▸ **Work request**:
Read through the entries below and return each line with the word "forma".

+-------+

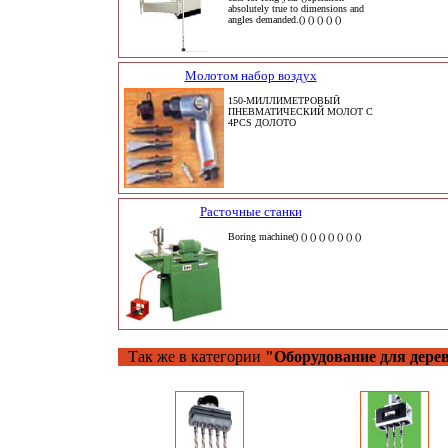
absolutely true to dimensions and
angles demanded.() () () () ()
Молотом набор воздух
150-МИЛЛИМЕТРОВЫЙ
ПНЕВМАТИЧЕСКИЙ МОЛОТ С
4PCS ДОЛОТО
Расточные станки
Boring machine() () () () () () () ()
Так же в категории
"Оборудование для дере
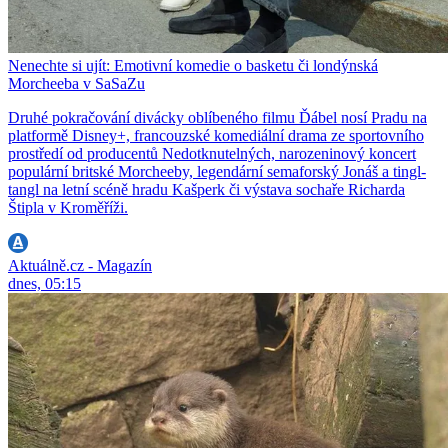
Nenechte si ujít: Emotivní komedie o basketu či londýnská
Morcheeba v SaSaZu
Druhé pokračování divácky oblíbeného filmu Ďábel nosí Pradu na
platformě Disney+, francouzské komediální drama ze sportovního
prostředí od producentů Nedotknutelných, narozeninový koncert
populární britské Morcheeby, legendární semaforský Jonáš a tingl-
tangl na letní scéně hradu Kašperk či výstava sochaře Richarda
Štipla v Kroměříži.
Aktuálně.cz - Magazín
dnes, 05:15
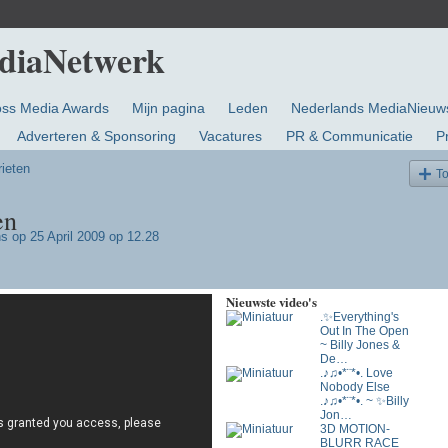
oss Media Awards
Mijn pagina
Leden
Nederlands MediaNieuw
Adverteren & Sponsoring
Vacatures
PR & Communicatie
P
rieten
T
en
ns
op 25 April 2009 op 12.28
Nieuwste video's
.✨Everything's
Out In The Open
~ Billy Jones &
De…
.♪♫•*¨*•. Love
Nobody Else
.♪♫•*¨*•. ~ ✨Billy
Jon…
3D MOTION-
BLURR RACE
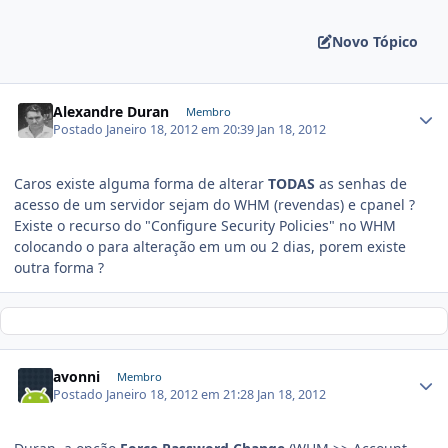
Novo Tópico
Alexandre Duran
Membro
Postado
Janeiro 18, 2012 em 20:39
Jan 18, 2012
Caros existe alguma forma de alterar
TODAS
as senhas de
acesso de um servidor sejam do WHM (revendas) e cpanel ?
Existe o recurso do "Configure Security Policies" no WHM
colocando o para alteração em um ou 2 dias, porem existe
outra forma ?
avonni
Membro
Postado
Janeiro 18, 2012 em 21:28
Jan 18, 2012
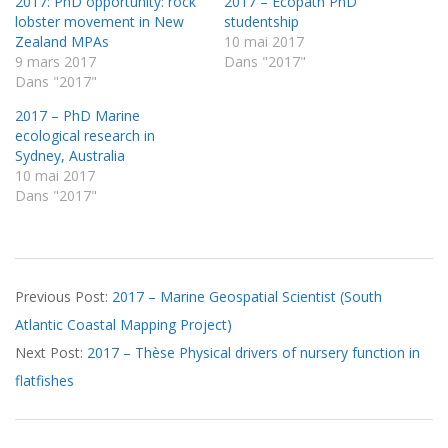
2017: PhD opportunity: rock
2017 – Ecopath PhD
lobster movement in New
studentship
Zealand MPAs
10 mai 2017
9 mars 2017
Dans "2017"
Dans "2017"
2017 – PhD Marine
ecological research in
Sydney, Australia
10 mai 2017
Dans "2017"
2017-
Previous Post:
2017 – Marine Geospatial Scientist (South
05-
Atlantic Coastal Mapping Project)
10
Next Post:
2017 – Thèse Physical drivers of nursery function in
flatfishes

+-------+

▸ **Completed exercise**:
Caros existe alguma forma de alterar
outra forma ?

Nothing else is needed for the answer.